Control of Magneto-Electric Phenomena in altered Two-dimensional Quantum Materials and Heterostructures

The advent of atomically thin graphene, other two-dimensional (2D) materials, and their van der Waals heterostructures with a wide variety of properties, ranging from metallic, semiconducting, and insulating to magnetic and superconducting behaviors, offers unprecedented possibilities for tuning the dynamic degrees of freedom of charge, spin, and orbital and their exchange and correlations.

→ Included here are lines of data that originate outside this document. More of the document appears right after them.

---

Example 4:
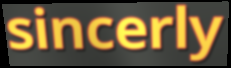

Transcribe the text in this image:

sincerly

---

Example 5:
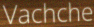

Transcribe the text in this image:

Vachche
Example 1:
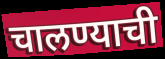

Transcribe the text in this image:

चालण्याची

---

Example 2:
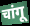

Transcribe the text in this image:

चांगू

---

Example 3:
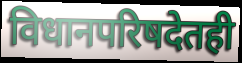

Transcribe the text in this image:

विधानपरिषदेतही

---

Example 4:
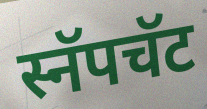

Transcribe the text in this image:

स्नॅपचॅट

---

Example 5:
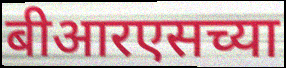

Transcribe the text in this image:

बीआरएसच्या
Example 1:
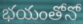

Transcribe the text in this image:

భయంతోనో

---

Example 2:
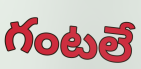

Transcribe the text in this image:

గంటలే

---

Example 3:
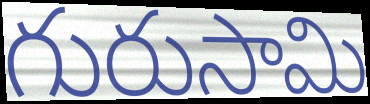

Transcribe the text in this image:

గురుసామి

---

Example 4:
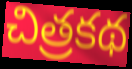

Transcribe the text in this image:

చిత్రకథ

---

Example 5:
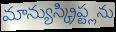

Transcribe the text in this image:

మాన్యుస్క్రిప్ట్లను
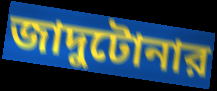
জাদুটোনার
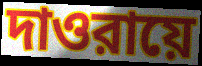
দাওরায়ে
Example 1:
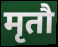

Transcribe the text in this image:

मृतौ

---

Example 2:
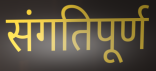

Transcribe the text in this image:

संगतिपूर्ण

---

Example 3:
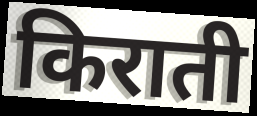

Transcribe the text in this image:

किराती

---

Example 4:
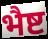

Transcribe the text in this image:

भैष्ट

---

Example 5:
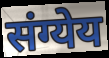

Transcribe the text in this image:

संग्येय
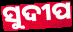
ସୁଦୀପ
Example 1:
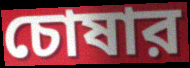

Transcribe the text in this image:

চোষার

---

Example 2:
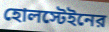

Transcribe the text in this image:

হোলস্টেইনের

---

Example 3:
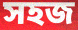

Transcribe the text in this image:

সহজ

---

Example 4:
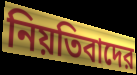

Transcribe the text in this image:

নিয়তিবাদের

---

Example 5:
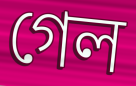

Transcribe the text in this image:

গেল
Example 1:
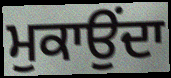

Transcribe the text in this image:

ਮੁਕਾਉਂਦਾ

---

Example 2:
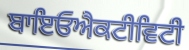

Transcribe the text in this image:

ਬਾਇਓਐਕਟੀਵਿਟੀ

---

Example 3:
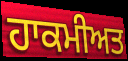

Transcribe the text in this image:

ਹਾਕਮੀਅਤ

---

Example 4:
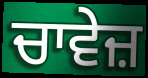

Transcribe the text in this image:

ਚਾਵੇਜ਼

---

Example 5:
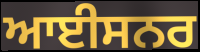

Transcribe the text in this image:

ਆਈਸਨਰ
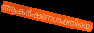
ആകർഷണശക്തിയെ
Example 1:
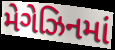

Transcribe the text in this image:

મેગેઝિનમાં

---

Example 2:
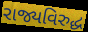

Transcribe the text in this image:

રાજ્યવિરુદ્ધ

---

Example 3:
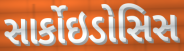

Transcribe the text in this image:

સાર્કોઇડોસિસ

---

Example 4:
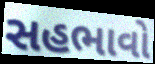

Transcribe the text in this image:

સહભાવો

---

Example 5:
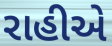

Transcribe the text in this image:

રાહીએ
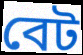
বেট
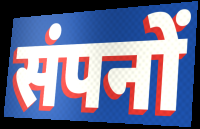
संपनों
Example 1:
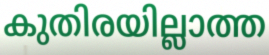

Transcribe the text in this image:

കുതിരയില്ലാത്ത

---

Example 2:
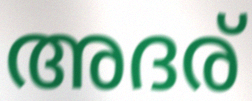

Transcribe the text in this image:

അദര്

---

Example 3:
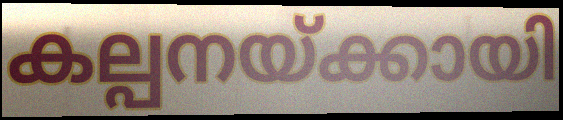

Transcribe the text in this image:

കല്പനയ്ക്കായി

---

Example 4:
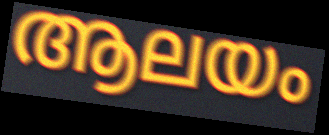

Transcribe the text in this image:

ആലയം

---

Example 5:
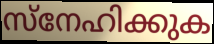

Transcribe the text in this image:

സ്നേഹിക്കുക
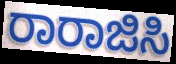
ರಾರಾಜಿಸಿ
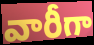
వారీగా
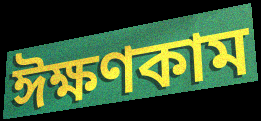
ঈক্ষণকাম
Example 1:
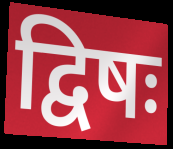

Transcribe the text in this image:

द्विषः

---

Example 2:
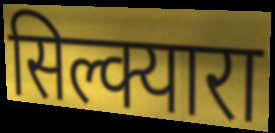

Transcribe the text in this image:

सिल्क्यारा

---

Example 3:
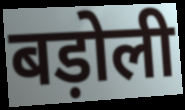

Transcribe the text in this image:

बड़ोली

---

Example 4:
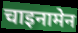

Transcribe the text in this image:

चाइनामेन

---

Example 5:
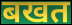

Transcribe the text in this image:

बखत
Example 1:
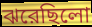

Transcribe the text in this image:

ঝরেছিলো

To explore these possibilities, in this project, we will (i) Realize altered 2D quantum materials (2DQM) via straining, proximity effect, and newly developed direct-grown van der Waals heterostructures. (ii) Uncover strain control of charge and spin phenomena in 2DQM. (iii) Achieve unique orbital and topological Hall transport in 2D heterostructures and explore quantum phases in them at milli-Kelvin and high-magnetic field.

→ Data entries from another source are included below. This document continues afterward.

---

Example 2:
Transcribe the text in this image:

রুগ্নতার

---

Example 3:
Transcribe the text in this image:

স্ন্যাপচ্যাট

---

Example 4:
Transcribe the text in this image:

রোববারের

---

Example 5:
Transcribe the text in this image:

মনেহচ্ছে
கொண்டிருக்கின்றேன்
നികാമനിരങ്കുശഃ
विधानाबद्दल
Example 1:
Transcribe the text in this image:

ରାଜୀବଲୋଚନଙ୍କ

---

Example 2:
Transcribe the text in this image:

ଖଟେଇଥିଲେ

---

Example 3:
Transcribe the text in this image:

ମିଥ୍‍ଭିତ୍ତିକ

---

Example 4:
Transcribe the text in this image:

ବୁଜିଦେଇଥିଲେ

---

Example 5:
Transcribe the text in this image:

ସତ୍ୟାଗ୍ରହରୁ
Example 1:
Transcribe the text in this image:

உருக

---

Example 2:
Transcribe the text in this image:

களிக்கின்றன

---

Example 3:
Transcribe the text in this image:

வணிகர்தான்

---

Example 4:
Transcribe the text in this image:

The project’s success is expected to unlock new experimental pathways for manipulating magneto-electric phenomena of spin and orbital transport and ordering in altered 2D materials and their heterostructures, shedding new light on spin, orbital, and correlation physics.

In addition, it can lead to exploring and harnessing new quantum charge and spin phases that can have implications for future quantum sensing and technologies.